Any missing item in this list means your business is not ready for Phase 2. For a quick assessment of your business’s readiness, use the e-invoicing readiness checklist.
How Qoyod helps you meet Phase 2 requirements
The technical side of Phase 2 is complex, but it becomes simple when a compliant accounting system handles it. Qoyod is designed to satisfy every one of the six pillars without you writing a single line of XML or managing a cryptographic key yourself.
- Full compliance with both phases: Qoyod issues invoices compliant with Phase 1 and Phase 2 per the requirements of the Zakat, Tax and Customs Authority.
- Automatic exchange with the Authority: Qoyod connects your invoices to the Fatoora platform and handles clearance and reporting automatically according to the invoice type.
- A simulation environment for testing: Qoyod lets you test your invoices in a safe simulation environment before live issuance, so you confirm acceptance without risk.
- Support for government entities: Qoyod supports invoices for government entities by adding the required additional seller identifier on saving.
- Reducing human error: Qoyod builds the invoice file, signs it, and generates its code automatically, so the likelihood of rejection due to a manual error drops.
In this way, the technical requirements we reviewed turn into automatic operations running in the background, while you focus on managing your business. Learn more about Qoyod’s Phase 2 compliance and about the details of integration with the Authority inside the accounting system.
Prepare your business for Phase 2 with a compliant system
Let Qoyod handle the cryptographic stamp, the unique identifier, the QR code, and the integration with the Authority automatically, and focus on growing your business instead of the technical details.
Frequently asked questions
What is the difference between the CSID and PCSID certificates?

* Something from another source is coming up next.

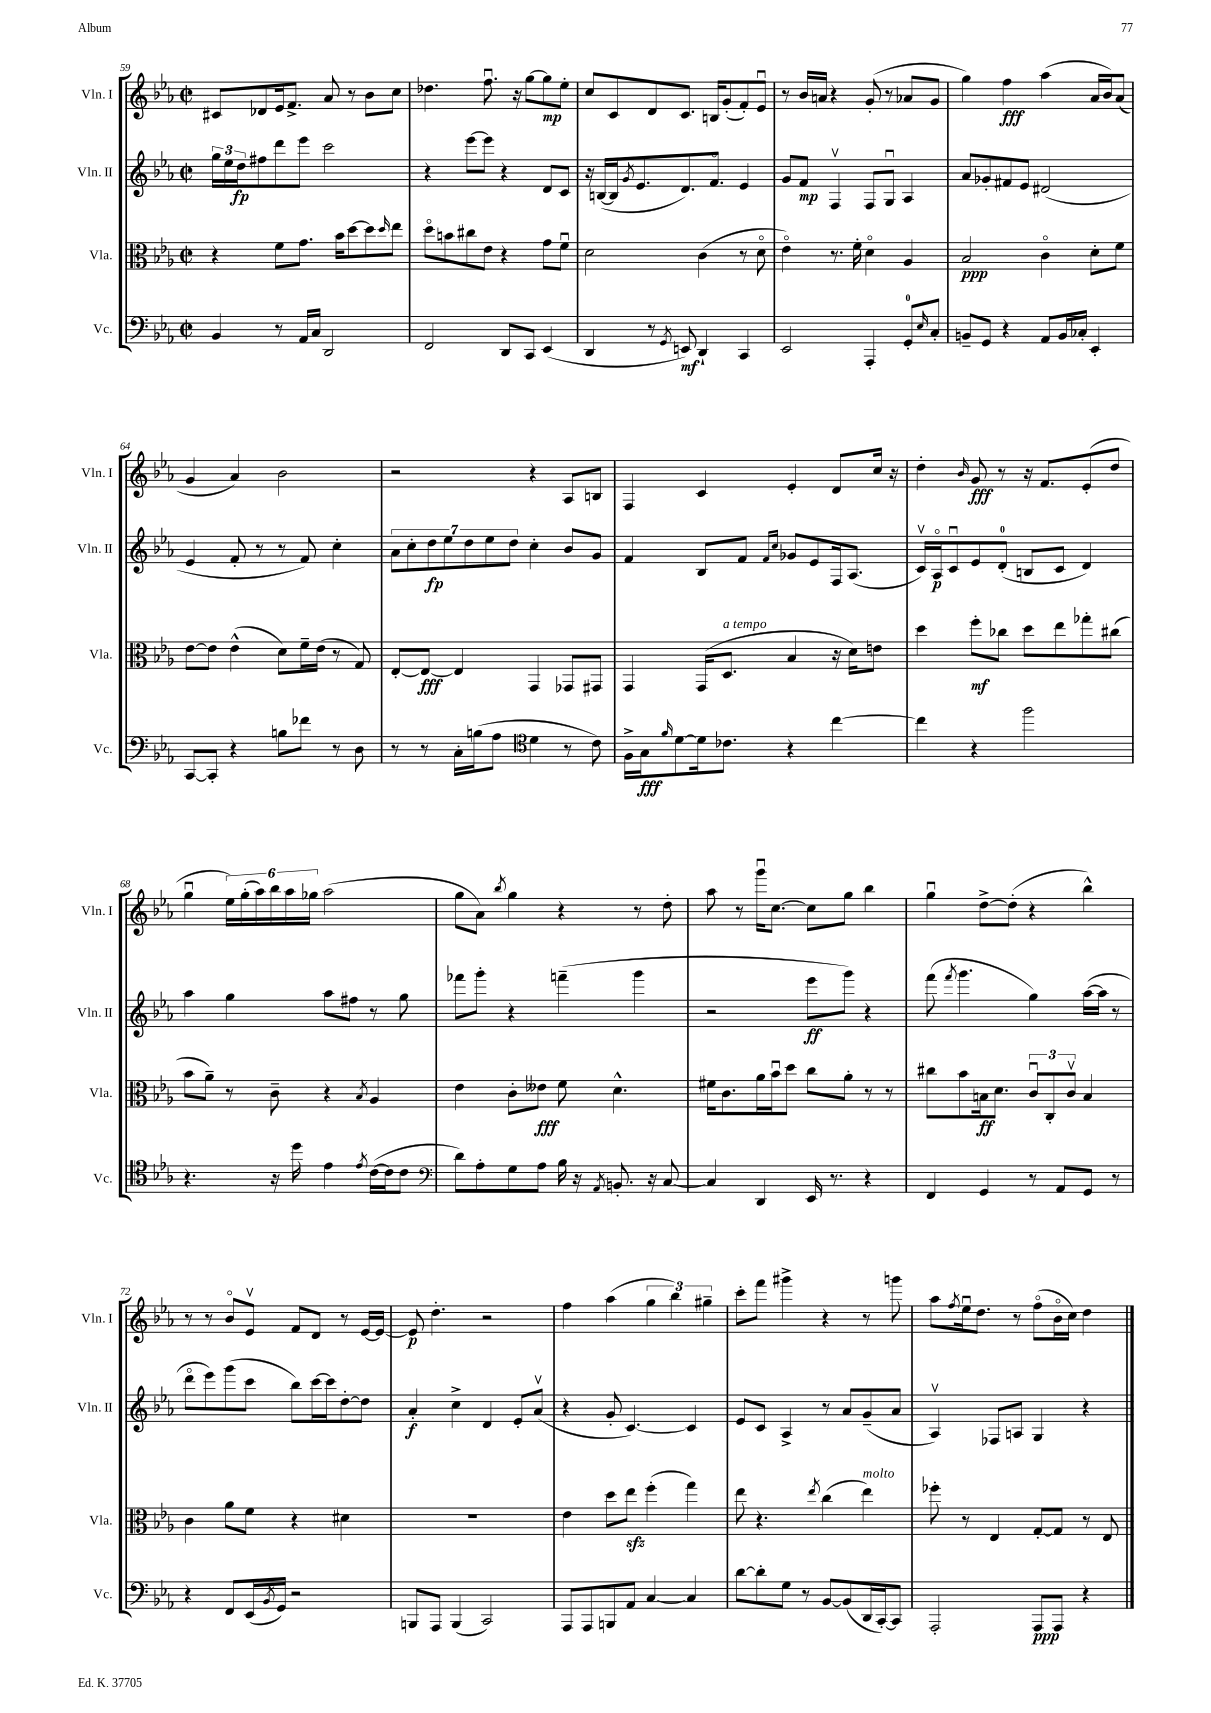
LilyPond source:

The CSID is the initial compliance certificate your system obtains after passing the simulation-environment tests. The PCSID is the production certificate issued when you move to the live environment. The first is for testing and the second for real operation.

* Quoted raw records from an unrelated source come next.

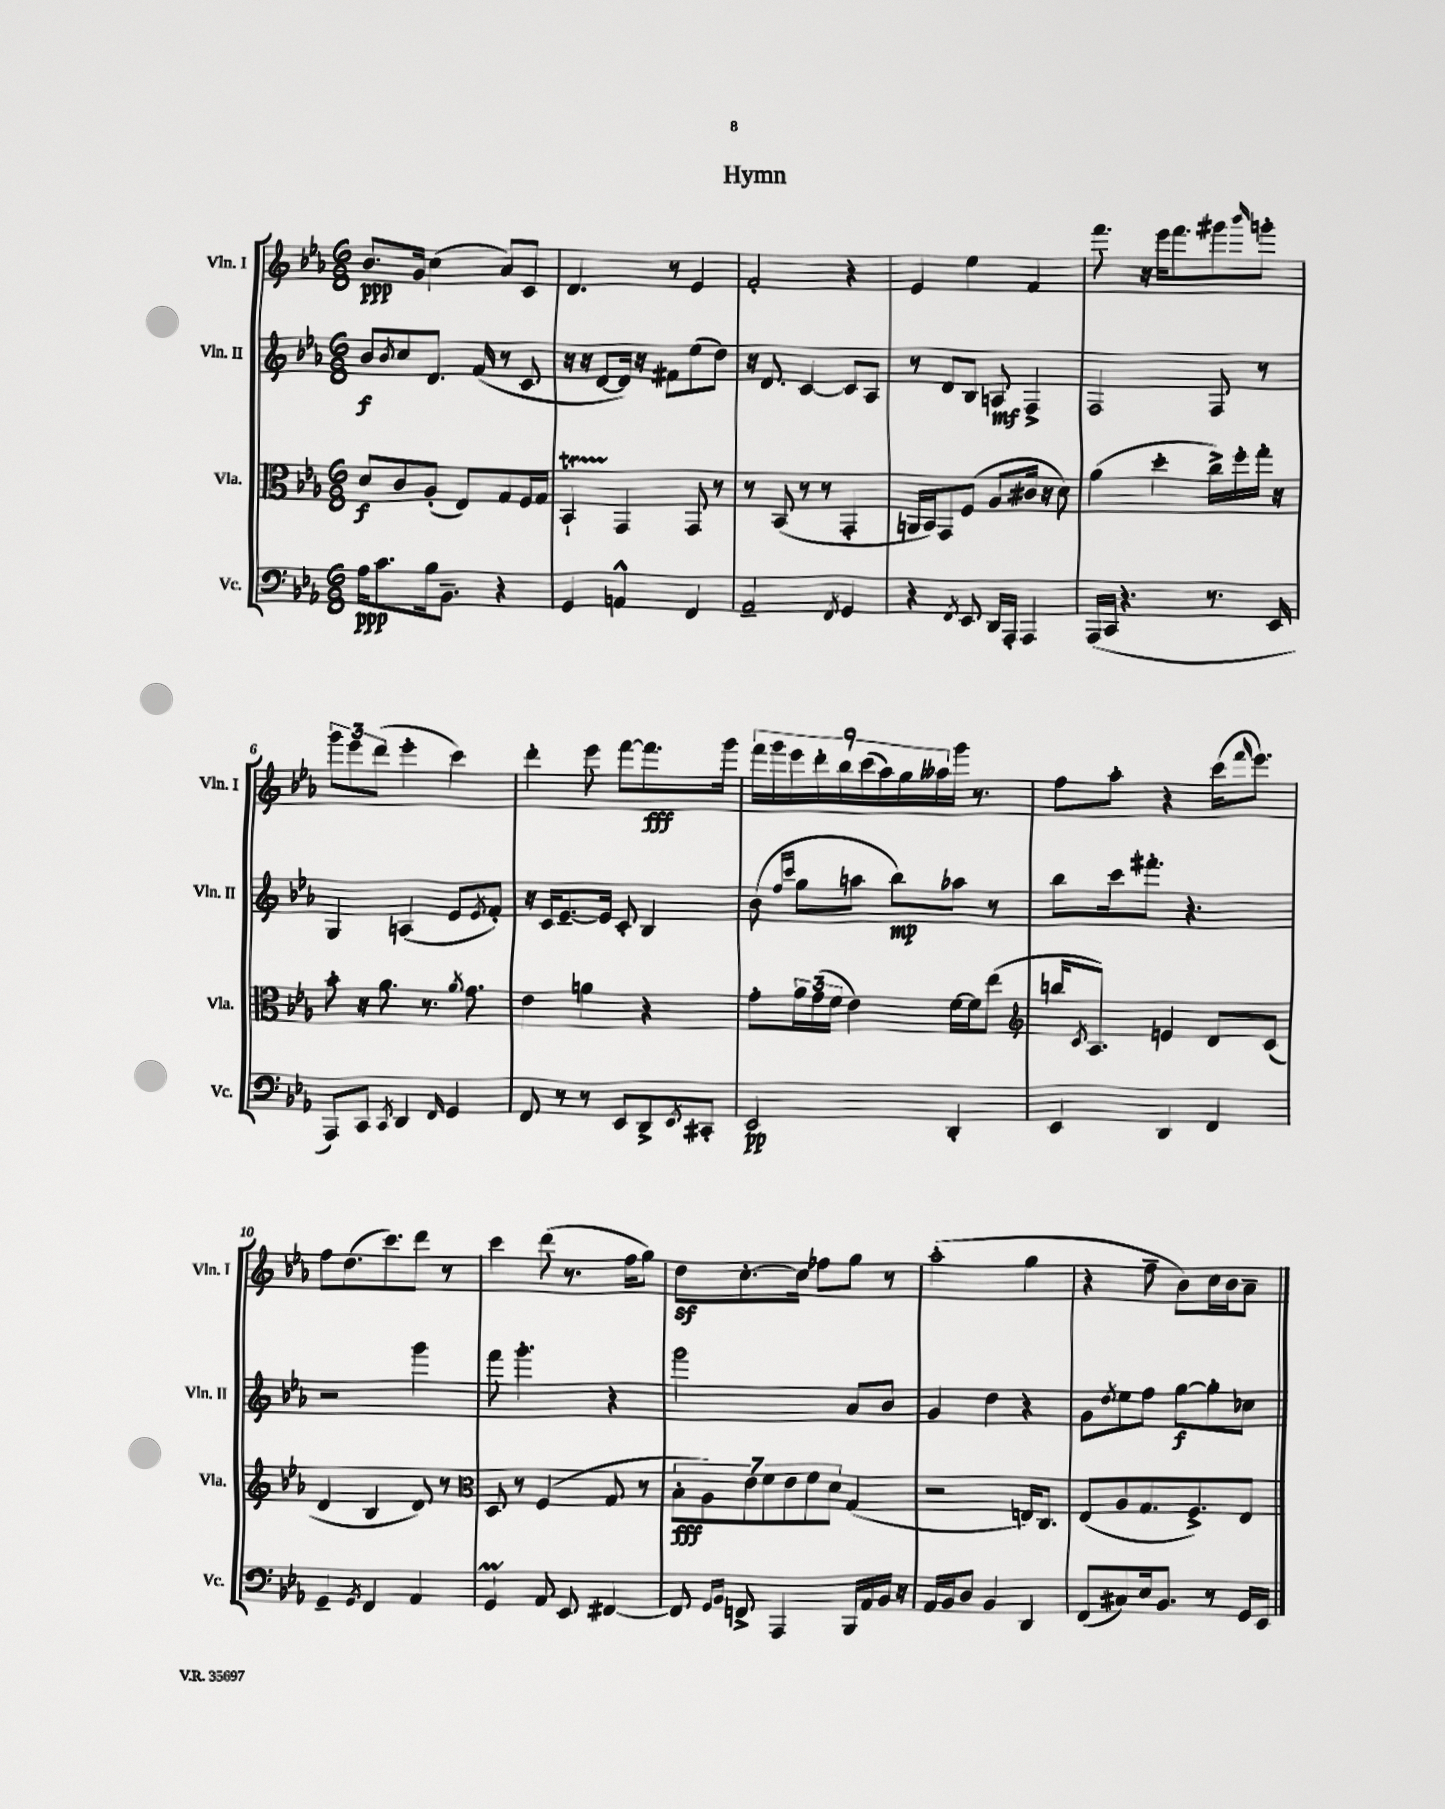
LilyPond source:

\header { title = "Hymn" }
<<
\new StaffGroup <<
\new Staff = "s0" \with { instrumentName = "Vln. I" shortInstrumentName = "Vln. I" } {
    \clef treble \key ees \major \numericTimeSignature \time 6/8
    bes'8.\ppp g'16 c''4( aes'8) c'8 |
    d'4. r8 ees'4 |
    f'2-. r4 |
    ees'4 ees''4 f'4 |
    f'''8. r16 ees'''16 f'''8. gis'''8 \grace { bes'''16 } g'''8-. |
    \tuplet 3/2 { g'''8 ees'''8 d'''8( } ees'''4-. c'''4) |
    d'''4-. ees'''8 f'''8~ f'''8.\fff g'''16 |
    \tuplet 9/8 { f'''16 g'''16 ees'''16 d'''16-. bes''16 c'''16( aes''16) g''16 aeses''16 } g'''16 r8. |
    f''8 aes''8-. r4 c'''16( \grace { f'''16 } ees'''8.) |
    f''8 d''8.( c'''8.) d'''8 r8 |
    c'''4 d'''8( r8. f''16 g''8) |
    d''8\sf c''8.~-. c''16 fes''8 g''8 r8 |
    aes''2-.( g''4 |
    r4 f''8-- bes'8) c''16 bes'16 aes'8-- \bar "|." |
}
\new Staff = "s1" \with { instrumentName = "Vln. II" shortInstrumentName = "Vln. II" } {
    \clef treble \key ees \major \numericTimeSignature \time 6/8
    bes'8\f \acciaccatura { bes'8 } c''8 d'8. f'16( r8 c'8 |
    r16 r16 d'8~ d'16) r16 fis'8 ees''8( d''8) |
    r16 d'8. c'4~ c'8 aes8 |
    r8 d'8 bes8 a8\mf f4-> |
    f2 f8 r8 |
    g4 a4( ees'8 \acciaccatura { ees'8 } f'8-.) |
    r16 c'16 ees'8.~-- ees'16 c'8-. bes4 |
    bes'8( \grace { f''16 c'''16 } g''8 a''8 bes''8\mp) aes''8 r8 |
    bes''8 c'''16 fis'''8.-. r4. |
    r2 g'''4 |
    f'''8 g'''4.-. r4 |
    g'''2 aes'8 bes'8 |
    g'4 d''4 r4 |
    g'8 \acciaccatura { d''8 } ees''8 f''8 g''8~\f g''8-. ces''8 \bar "|." |
}
\new Staff = "s2" \with { instrumentName = "Vla." shortInstrumentName = "Vla." } {
    \clef alto \key ees \major \numericTimeSignature \time 6/8
    d'8\f c'8 aes8-.( ees8) g8 f16 g16 |
    bes,4-!\startTrillSpan g,4\stopTrillSpan g,8 r8 |
    r8 bes,8( r8 r8 g,4-. |
    a,16 bes,16) g,8 f8( aes8 cis'16 r16 d'8) |
    aes'4( d''4-. c''16->) f''16-. g''16-. r16 |
    bes'8-. r16 aes'8. r8. \acciaccatura { aes'8 } g'8. |
    ees'4 a'4 r4 |
    g'8-. \tuplet 3/2 { aes'16 g'16( f'16 } ees'4) f'16~ f'16 ees''8( |
    \clef treble b''16 \acciaccatura { c'8 } aes8.) e'4 d'8 c'8( |
    d'4 bes4 d'8) r8 |
    \clef alto d8 r8 f4( g8 r8 |
    \tuplet 7/4 { bes8-.\fff aes8) ees'8 f'8 ees'8 f'8 d'8 } g4( |
    r2 e16) c8. |
    ees8( aes8 g8. f8.->) ees8 \bar "|." |
}
\new Staff = "s3" \with { instrumentName = "Vc." shortInstrumentName = "Vc." } {
    \clef bass \key ees \major \numericTimeSignature \time 6/8
    aes16\ppp c'8. bes16 bes,8.-- r4 |
    g,4 a,4-^ f,4 |
    aes,2-- \acciaccatura { f,8 } g,4 |
    r4 \acciaccatura { f,8 } ees,8 d,16 aes,,16-. aes,,4 |
    aes,,16( c,16 r4. r8. ees,16 |
    aes,,8) c,8 \acciaccatura { c,8 } d,4 \grace { f,16 } g,4 |
    f,8 r8 r8 ees,8 d,8-> \acciaccatura { ees,8 } cis,8-. |
    ees,2\pp d,4-. |
    ees,4 d,4 f,4 |
    g,4-- \acciaccatura { g,8 } f,4 aes,4 |
    g,4\prall aes,8 ees,8 fis,4~ |
    fis,8 \grace { g,16 bes,16 } f,8-> aes,,4 bes,,16 aes,16 bes,16 r16 |
    aes,16 bes,16 d8 bes,4 d,4 |
    f,8( cis8) ees16 bes,8. r8 g,16 ees,16 \bar "|." |
}
>>
>>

Do I need to write the XML file myself?
No. A compliant accounting system builds the UBL 2.1 XML file automatically per the standard’s rules. Your task is to enter the ordinary invoice data, and the system handles generating the file, signing it, and sending it.

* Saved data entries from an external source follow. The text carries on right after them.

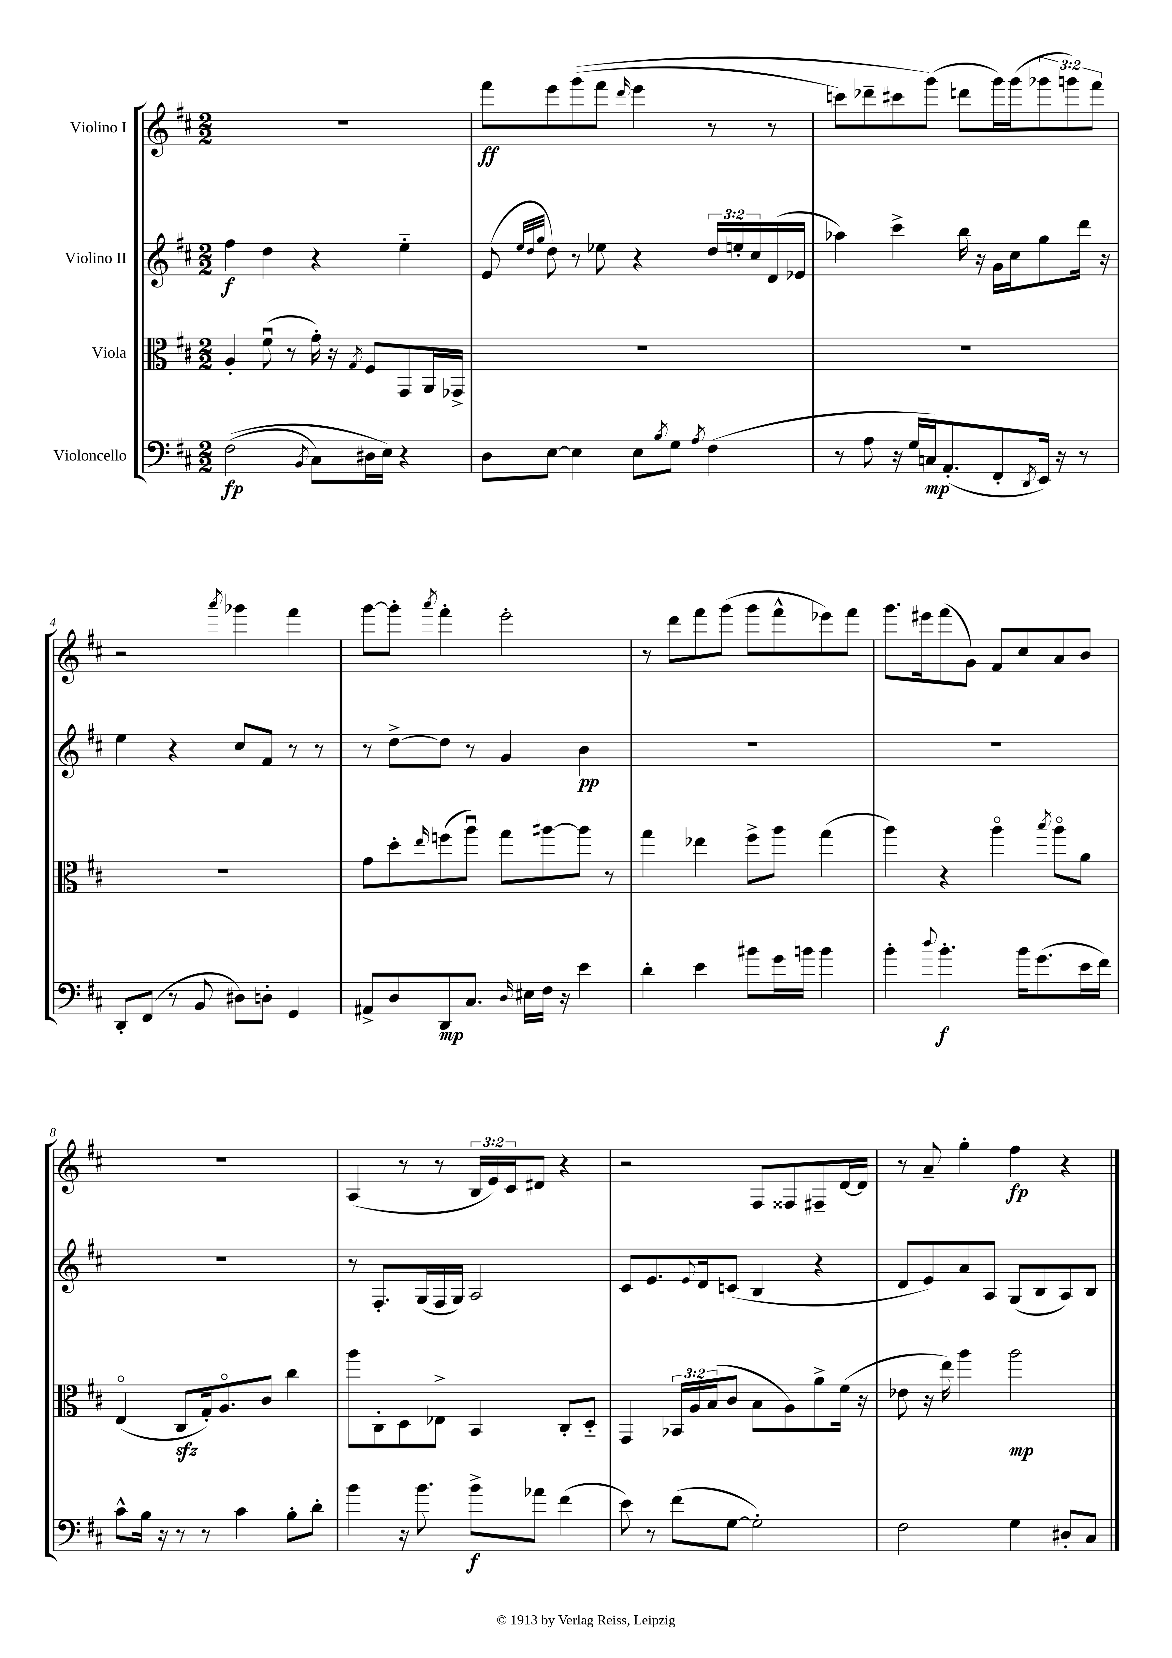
<<
\new StaffGroup <<
\new Staff = "s0" \with { instrumentName = "Violino I" } {
    \clef treble \key d \major \numericTimeSignature \time 2/2 \override Staff.TupletNumber.text = #tuplet-number::calc-fraction-text
    R1 |
    fis'''8\ff e'''8 g'''8(\( fis'''8 \grace { d'''16 } e'''4 r8 r8 |
    c'''8) des'''8-- cis'''8 g'''8(\) d'''8 g'''16) g'''16( \tuplet 3/2 { ges'''8 g'''8) fis'''8 } |
    r2 \acciaccatura { a'''8 } ges'''4 fis'''4 |
    g'''8~ g'''8-. \acciaccatura { a'''8 } fis'''4-. e'''2-. |
    r8 d'''8 fis'''8 g'''8( g'''8 fis'''8-^ ees'''8) fis'''8 |
    g'''8. eis'''16 fis'''8( g'8) fis'8 cis''8 a'8 b'8 |
    R1 |
    a4( r8 r8 \tuplet 3/2 { b16 e'16) cis'16 } dis'8 r4 |
    r2 fis8 fisis8 fis8-- d'16~ d'16 |
    r8 a'8-- g''4-. fis''4\fp r4 \bar "|." |
}
\new Staff = "s1" \with { instrumentName = "Violino II" } {
    \clef treble \key d \major \numericTimeSignature \time 2/2 \override Staff.TupletNumber.text = #tuplet-number::calc-fraction-text
    fis''4\f d''4 r4 e''4-_ |
    e'8( \grace { e''32 d''32 g''32 } d''8) r8 ees''8 r4 \tuplet 3/2 { d''16 e''16-. cis''16 } d'16( ees'16 |
    aes''4) cis'''4-> b''16 r16 g'16 cis''16 g''8 d'''16 r16 |
    e''4 r4 cis''8 fis'8 r8 r8 |
    r8 d''8~-> d''8 r8 g'4 b'4\pp |
    R1 |
    R1 |
    R1 |
    r8 fis8.-. g16( fis16 g16) a2 |
    cis'8 e'8. \appoggiatura { e'8 } d'16 c'8( b4 r4 |
    d'8 e'8) a'8 a8 g8( b8 a8) b8 \bar "|." |
}
\new Staff = "s2" \with { instrumentName = "Viola" } {
    \clef alto \key d \major \numericTimeSignature \time 2/2 \override Staff.TupletNumber.text = #tuplet-number::calc-fraction-text
    a4-. fis'8\downbow( r8 g'16-.) r16 \acciaccatura { g8 } fis8 g,8 a,16 ges,16-> |
    R1 |
    R1 |
    R1 |
    g'8 d''8-. \grace { e''16 } f''8( a''8\downbow) g''8 ais''8~ ais''8 r8 |
    g''4 ees''4 fis''8-> a''8 g''4( |
    a''4) r4 a''4\flageolet \acciaccatura { b''8 } a''8\flageolet a'8 |
    e4\flageolet( cis8\sfz g16-.) a8.\flageolet cis'8 cis''4 |
    a''8 cis8-. d8 ees8-> b,4 cis8-. d8-_ |
    g,4 \tuplet 3/2 { bes,16 a16 b16( } cis'8 b8 a8) a'8-> fis'16( r16 |
    ees'8 r16 e''16) a''4 a''2\mp \bar "|." |
}
\new Staff = "s3" \with { instrumentName = "Violoncello" } {
    \clef bass \key d \major \numericTimeSignature \time 2/2
    fis2\fp(\( \acciaccatura { b,8 } cis8) dis16 e16\) r4 |
    d8 e8~ e4 e8 \acciaccatura { b8 } g8 \acciaccatura { a8 } fis4( |
    r8 a8 r16 g16 c16\mp) a,8.-.( fis,8-. \acciaccatura { d,8 } e,16) r16 r8 |
    d,8-. fis,8( r8 b,8 dis8) d8-. g,4 |
    ais,8-> d8 d,8\mp cis8. \grace { d16 } eis16 fis16 r16 e'4 |
    d'4-. e'4 bis'8 g'16 b'16 b'4 |
    b'4-. \appoggiatura { d''8 } b'4.-.\f b'16 g'8.( e'16 fis'16) |
    cis'8-^ b16 r16 r8 r8 cis'4 b8-. d'8-. |
    b'4 r16 b'8. b'8->\f aes'8 fis'4( |
    e'8) r8 fis'8( g8~ g2-.) |
    fis2 g4 dis8-. cis8 \bar "|." |
}
>>
>>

What is the difference between Clearance and Reporting in Phase 2?
Clearance applies to business-to-business invoices, where the invoice is cleared by the Authority before being delivered to the buyer. Reporting applies to simplified invoices for individuals, where the invoice is issued immediately and reported to the Authority within twenty-four hours.
What is the benefit of the hash chain between invoices?
The hash chain links every invoice to the one before it through a digital fingerprint. This guarantees the integrity of the sequence and reveals any attempt to delete an invoice or insert one in the middle, making the invoice record resistant to retroactive tampering.
Can I test the requirements before live issuance?
Yes. The Authority provides a simulation environment that lets you run test invoices and confirm their acceptance before moving to production. A compliant accounting system like Qoyod gives you this environment to test without risking your actual data.
What happens if my invoice does not conform to the technical requirements?
A non-conforming invoice is rejected by the Fatoora platform, meaning it is not legally valid. Any missing field in the UBL file, a wrong cryptographic stamp, or a missing identifier leads to rejection. This is why the system must build the invoice entirely automatically to guarantee its conformity.